- _Records to use_:
--------------------------------------------------
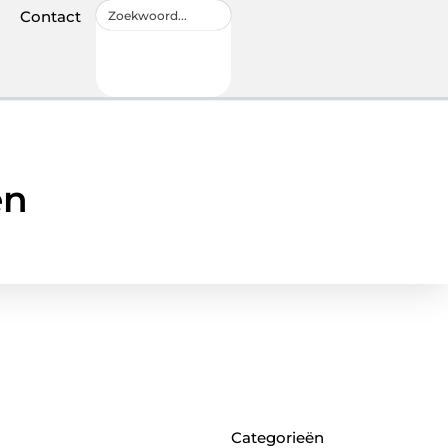
Contact
en
Categorieën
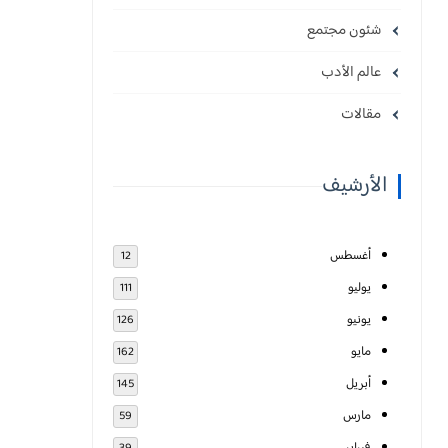
شئون مجتمع
عالم الأدب
مقالات
الأرشيف
أغسطس
12
يوليو
111
يونيو
126
مايو
162
أبريل
145
مارس
59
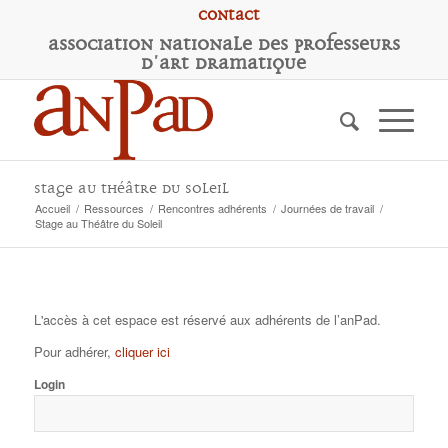
Contact
A
ssociation
N
ationale des
P
rofesseurs
d'
A
rt
D
ramatique
Stage au Théâtre du Soleil
Accueil
/
Ressources
/
Rencontres adhérents
/
Journées de travail
/
Stage au Théâtre du Soleil
L'accès à cet espace est réservé aux adhérents de l’anPad.
Pour adhérer,
cliquer ici
Login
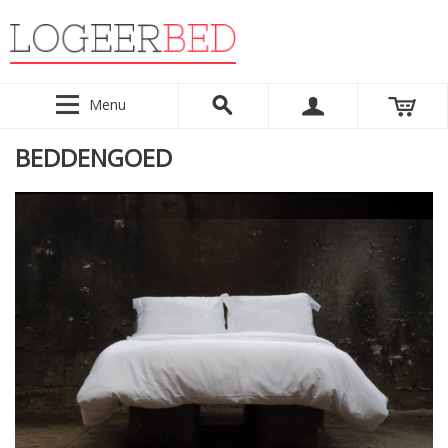
Menu
BEDDENGOED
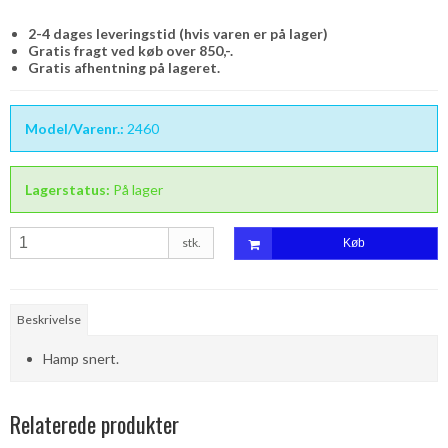
2-4 dages leveringstid (hvis varen er på lager)
Gratis fragt ved køb over 850,-.
Gratis afhentning på lageret.
Model/Varenr.:
2460
Lagerstatus:
På lager
stk.
Køb
Beskrivelse
Hamp snert.
Relaterede produkter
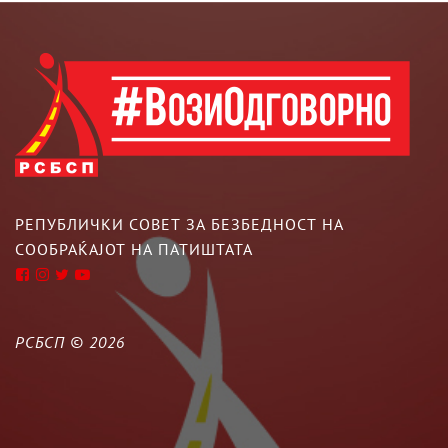
РЕПУБЛИЧКИ СОВЕТ ЗА БЕЗБЕДНОСТ НА
СООБРАЌАЈОТ НА ПАТИШТАТА
РСБСП ©
2026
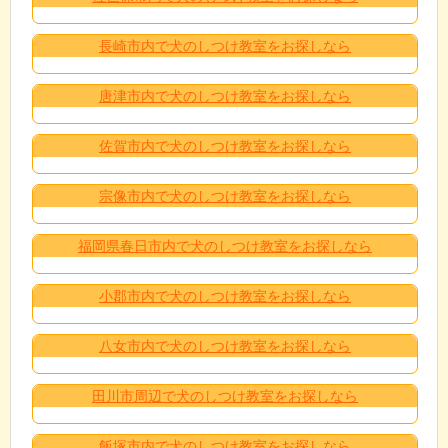
長崎市内で犬のしつけ教室をお探しなら
唐津市内で犬のしつけ教室をお探しなら
佐賀市内で犬のしつけ教室をお探しなら
宗像市内で犬のしつけ教室をお探しなら
福岡県春日市内で犬のしつけ教室をお探しなら
小郡市内で犬のしつけ教室をお探しなら
八女市内で犬のしつけ教室をお探しなら
田川市周辺で犬のしつけ教室をお探しなら
飯塚市内で犬のしつけ教室をお探しなら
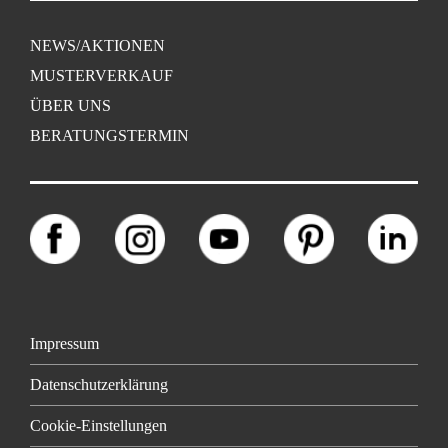
NEWS/AKTIONEN
MUSTERVERKAUF
ÜBER UNS
BERATUNGSTERMIN
Impressum
Datenschutzerklärung
Cookie-Einstellungen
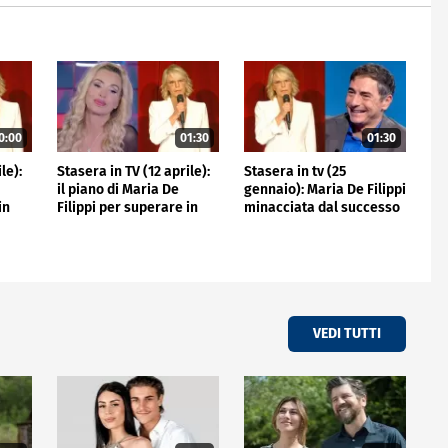
0:00
01:30
01:30
le):
Stasera in TV (12 aprile):
Stasera in tv (25
il piano di Maria De
gennaio): Maria De Filippi
in
Filippi per superare in
minacciata dal successo
o
corsa le dive di Carlo
di Marco Liorni, ecco
Conti
perché
VEDI TUTTI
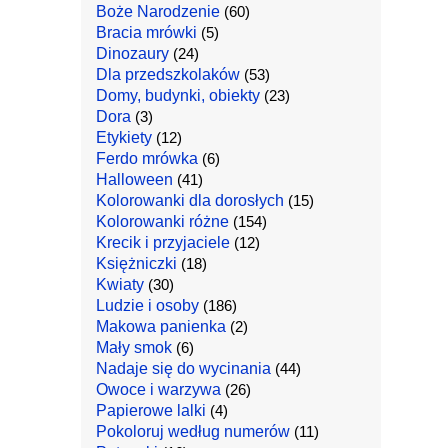
Boże Narodzenie
(60)
Bracia mrówki
(5)
Dinozaury
(24)
Dla przedszkolaków
(53)
Domy, budynki, obiekty
(23)
Dora
(3)
Etykiety
(12)
Ferdo mrówka
(6)
Halloween
(41)
Kolorowanki dla dorosłych
(15)
Kolorowanki różne
(154)
Krecik i przyjaciele
(12)
Księżniczki
(18)
Kwiaty
(30)
Ludzie i osoby
(186)
Makowa panienka
(2)
Mały smok
(6)
Nadaje się do wycinania
(44)
Owoce i warzywa
(26)
Papierowe lalki
(4)
Pokoloruj według numerów
(11)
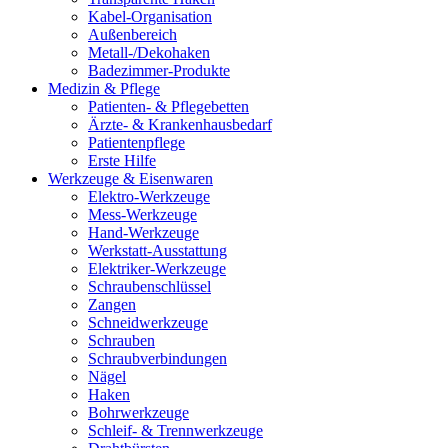
Kabel-Organisation
Außenbereich
Metall-/Dekohaken
Badezimmer-Produkte
Medizin & Pflege
Patienten- & Pflegebetten
Ärzte- & Krankenhausbedarf
Patientenpflege
Erste Hilfe
Werkzeuge & Eisenwaren
Elektro-Werkzeuge
Mess-Werkzeuge
Hand-Werkzeuge
Werkstatt-Ausstattung
Elektriker-Werkzeuge
Schraubenschlüssel
Zangen
Schneidwerkzeuge
Schrauben
Schraubverbindungen
Nägel
Haken
Bohrwerkzeuge
Schleif- & Trennwerkzeuge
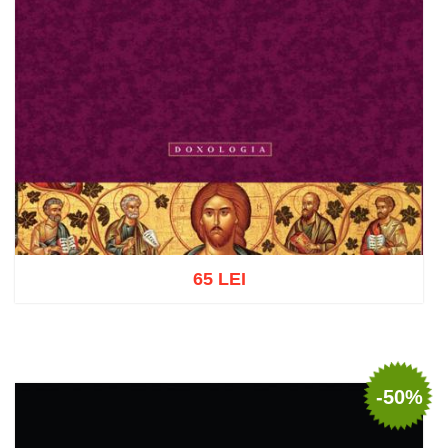
65 LEI
Adaugă în coș
Wishlist
-50%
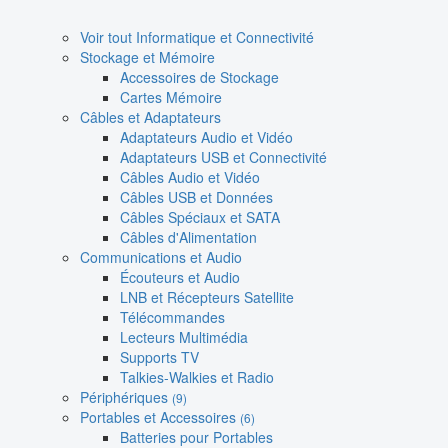
Voir tout Informatique et Connectivité
Stockage et Mémoire
Accessoires de Stockage
Cartes Mémoire
Câbles et Adaptateurs
Adaptateurs Audio et Vidéo
Adaptateurs USB et Connectivité
Câbles Audio et Vidéo
Câbles USB et Données
Câbles Spéciaux et SATA
Câbles d'Alimentation
Communications et Audio
Écouteurs et Audio
LNB et Récepteurs Satellite
Télécommandes
Lecteurs Multimédia
Supports TV
Talkies-Walkies et Radio
Périphériques
(9)
Portables et Accessoires
(6)
Batteries pour Portables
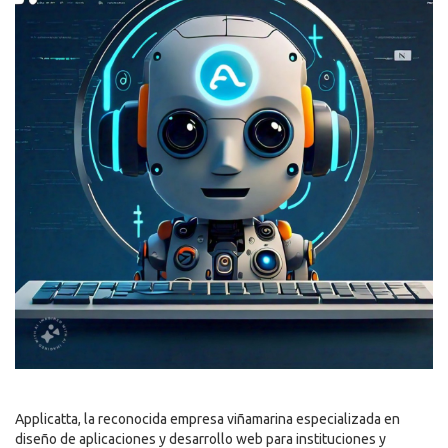
Applicatta, la reconocida empresa viñamarina especializada en
diseño de aplicaciones y desarrollo web para instituciones y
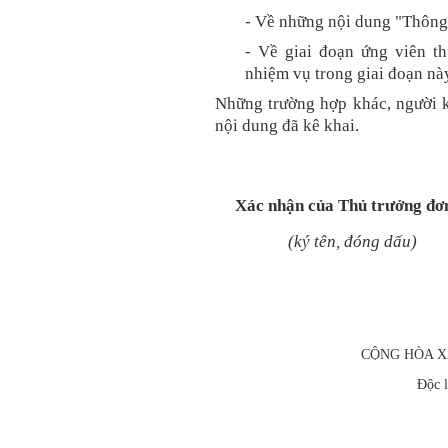
- Về những nội dung "Thông 
- Về giai đoạn ứng viên t
nhiệm vụ trong giai đoạn nà
Những trường hợp khác, người kh
nội dung đã kê khai.
Xác nhận của Thủ trưởng đơn
(ký tên, đóng dấu)
CỘNG HÒA X
Độc l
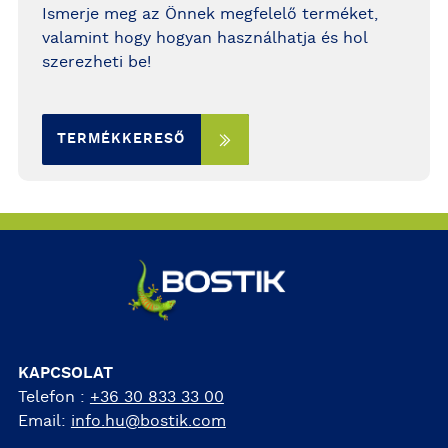
Ismerje meg az Önnek megfelelő terméket,
valamint hogy hogyan használhatja és hol
szerezheti be!
TERMÉKKERESŐ
KAPCSOLAT
Telefon :
+36 30 833 33 00
Email:
info.hu@bostik.com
--------------------------------------------------
- _Instructions to follow_: Render the lines above as a Markdown table with a Row column numbering each row and a Line column holding the line, skipping any blank lines. Leave the pictures out.

- _Answer for this exercise_:
| Row | Line |
|---|---|
| 1 | Contact |
| 2 | en |
| 3 | Categorieën |
| 4 | شئون مجتمع |
| 5 | عالم الأدب |
| 6 | مقالات |
| 7 | الأرشيف |
| 8 | أغسطس |
| 9 | 12 |
| 10 | يوليو |
| 11 | 111 |
| 12 | يونيو |
| 13 | 126 |
| 14 | مايو |
| 15 | 162 |
| 16 | أبريل |
| 17 | 145 |
| 18 | مارس |
| 19 | 59 |
| 20 | Contact |
| 21 | A |
| 22 | ssociation |
| 23 | N |
| 24 | ationale des |
| 25 | P |
| 26 | rofesseurs |
| 27 | d' |
| 28 | A |
| 29 | rt |
| 30 | D |
| 31 | ramatique |
| 32 | Stage au Théâtre du Soleil |
| 33 | Accueil |
| 34 | / |
| 35 | Ressources |
| 36 | / |
| 37 | Rencontres adhérents |
| 38 | / |
| 39 | Journées de travail |
| 40 | / |
| 41 | Stage au Théâtre du Soleil |
| 42 | L'accès à cet espace est réservé aux adhérents de l’anPad. |
| 43 | Pour adhérer, |
| 44 | cliquer ici |
| 45 | Login |
| 46 | Menu |
| 47 | BEDDENGOED |
| 48 | 2-4 dages leveringstid (hvis varen er på lager) |
| 49 | Gratis fragt ved køb over 850,-. |
| 50 | Gratis afhentning på lageret. |
| 51 | Model/Varenr.: |
| 52 | 2460 |
| 53 | Lagerstatus: |
| 54 | På lager |
| 55 | stk. |
| 56 | Køb |
| 57 | Beskrivelse |
| 58 | Hamp snert. |
| 59 | Relaterede produkter |
| 60 | РЕПУБЛИЧКИ СОВЕТ ЗА БЕЗБЕДНОСТ НА |
| 61 | СООБРАЌАЈОТ НА ПАТИШТАТА |
| 62 | РСБСП © |
| 63 | 2026 |
| 64 | 長崎市内で犬のしつけ教室をお探しなら |
| 65 | 唐津市内で犬のしつけ教室をお探しなら |
| 66 | 佐賀市内で犬のしつけ教室をお探しなら |
| 67 | 宗像市内で犬のしつけ教室をお探しなら |
| 68 | 福岡県春日市内で犬のしつけ教室をお探しなら |
| 69 | 小郡市内で犬のしつけ教室をお探しなら |
| 70 | 八女市内で犬のしつけ教室をお探しなら |
| 71 | 田川市周辺で犬のしつけ教室をお探しなら |
| 72 | 飯塚市内で犬のしつけ教室をお探しなら |
| 73 | NEWS/AKTIONEN |
| 74 | MUSTERVERKAUF |
| 75 | ÜBER UNS |
| 76 | BERATUNGSTERMIN |
| 77 | Impressum |
| 78 | Datenschutzerklärung |
| 79 | Cookie-Einstellungen |
| 80 | 0:00 |
| 81 | 01:30 |
| 82 | 01:30 |
| 83 | le): |
| 84 | Stasera in TV (12 aprile): |
| 85 | Stasera in tv (25 |
| 86 | il piano di Maria De |
| 87 | gennaio): Maria De Filippi |
| 88 | in |
| 89 | Filippi per superare in |
| 90 | minacciata dal successo |
| 91 | o |
| 92 | corsa le dive di Carlo |
| 93 | di Marco Liorni, ecco |
| 94 | Conti |
| 95 | perché |
| 96 | VEDI TUTTI |
| 97 | Boże Narodzenie |
| 98 | (60) |
| 99 | Bracia mrówki |
| 100 | (5) |
| 101 | Dinozaury |
| 102 | (24) |
| 103 | Dla przedszkolaków |
| 104 | (53) |
| 105 | Domy, budynki, obiekty |
| 106 | (23) |
| 107 | Dora |
| 108 | (3) |
| 109 | Etykiety |
| 110 | (12) |
| 111 | Ferdo mrówka |
| 112 | (6) |
| 113 | Halloween |
| 114 | (41) |
| 115 | Kolorowanki dla dorosłych |
| 116 | (15) |
| 117 | Kolorowanki różne |
| 118 | (154) |
| 119 | Krecik i przyjaciele |
| 120 | (12) |
| 121 | Księżniczki |
| 122 | (18) |
| 123 | Kwiaty |
| 124 | (30) |
| 125 | Ludzie i osoby |
| 126 | (186) |
| 127 | Makowa panienka |
| 128 | (2) |
| 129 | Mały smok |
| 130 | (6) |
| 131 | Nadaje się do wycinania |
| 132 | (44) |
| 133 | Owoce i warzywa |
| 134 | (26) |
| 135 | Papierowe lalki |
| 136 | (4) |
| 137 | Pokoloruj według numerów |
| 138 | (11) |
| 139 | Kabel-Organisation |
| 140 | Außenbereich |
| 141 | Metall-/Dekohaken |
| 142 | Badezimmer-Produkte |
| 143 | Medizin & Pflege |
| 144 | Patienten- & Pflegebetten |
| 145 | Ärzte- & Krankenhausbedarf |
| 146 | Patientenpflege |
| 147 | Erste Hilfe |
| 148 | Werkzeuge & Eisenwaren |
| 149 | Elektro-Werkzeuge |
| 150 | Mess-Werkzeuge |
| 151 | Hand-Werkzeuge |
| 152 | Werkstatt-Ausstattung |
| 153 | Elektriker-Werkzeuge |
| 154 | Schraubenschlüssel |
| 155 | Zangen |
| 156 | Schneidwerkzeuge |
| 157 | Schrauben |
| 158 | Schraubverbindungen |
| 159 | Nägel |
| 160 | Haken |
| 161 | Bohrwerkzeuge |
| 162 | Schleif- & Trennwerkzeuge |
| 163 | 65 LEI |
| 164 | Adaugă în coș |
| 165 | Wishlist |
| 166 | -50% |
| 167 | Voir tout Informatique et Connectivité |
| 168 | Stockage et Mémoire |
| 169 | Accessoires de Stockage |
| 170 | Cartes Mémoire |
| 171 | Câbles et Adaptateurs |
| 172 | Adaptateurs Audio et Vidéo |
| 173 | Adaptateurs USB et Connectivité |
| 174 | Câbles Audio et Vidéo |
| 175 | Câbles USB et Données |
| 176 | Câbles Spéciaux et SATA |
| 177 | Câbles d'Alimentation |
| 178 | Communications et Audio |
| 179 | Écouteurs et Audio |
| 180 | LNB et Récepteurs Satellite |
| 181 | Télécommandes |
| 182 | Lecteurs Multimédia |
| 183 | Supports TV |
| 184 | Talkies-Walkies et Radio |
| 185 | Périphériques |
| 186 | (9) |
| 187 | Portables et Accessoires |
| 188 | (6) |
| 189 | Batteries pour Portables |
| 190 | Applicatta, la reconocida empresa viñamarina especializada en |
| 191 | diseño de aplicaciones y desarrollo web para instituciones y |
| 192 | - Về những nội dung "Thông  |
| 193 | - Về giai đoạn ứng viên t |
| 194 | nhiệm vụ trong giai đoạn nà |
| 195 | Những trường hợp khác, người kh |
| 196 | nội dung đã kê khai. |
| 197 | Xác nhận của Thủ trưởng đơn |
| 198 | (ký tên, đóng dấu) |
| 199 | CỘNG HÒA X |
| 200 | Độc l |
| 201 | Ismerje meg az Önnek megfelelő terméket, |
| 202 | valamint hogy hogyan használhatja és hol |
| 203 | szerezheti be! |
| 204 | TERMÉKKERESŐ |
| 205 | KAPCSOLAT |
| 206 | Telefon : |
| 207 | +36 30 833 33 00 |
| 208 | Email: |
| 209 | info.hu@bostik.com |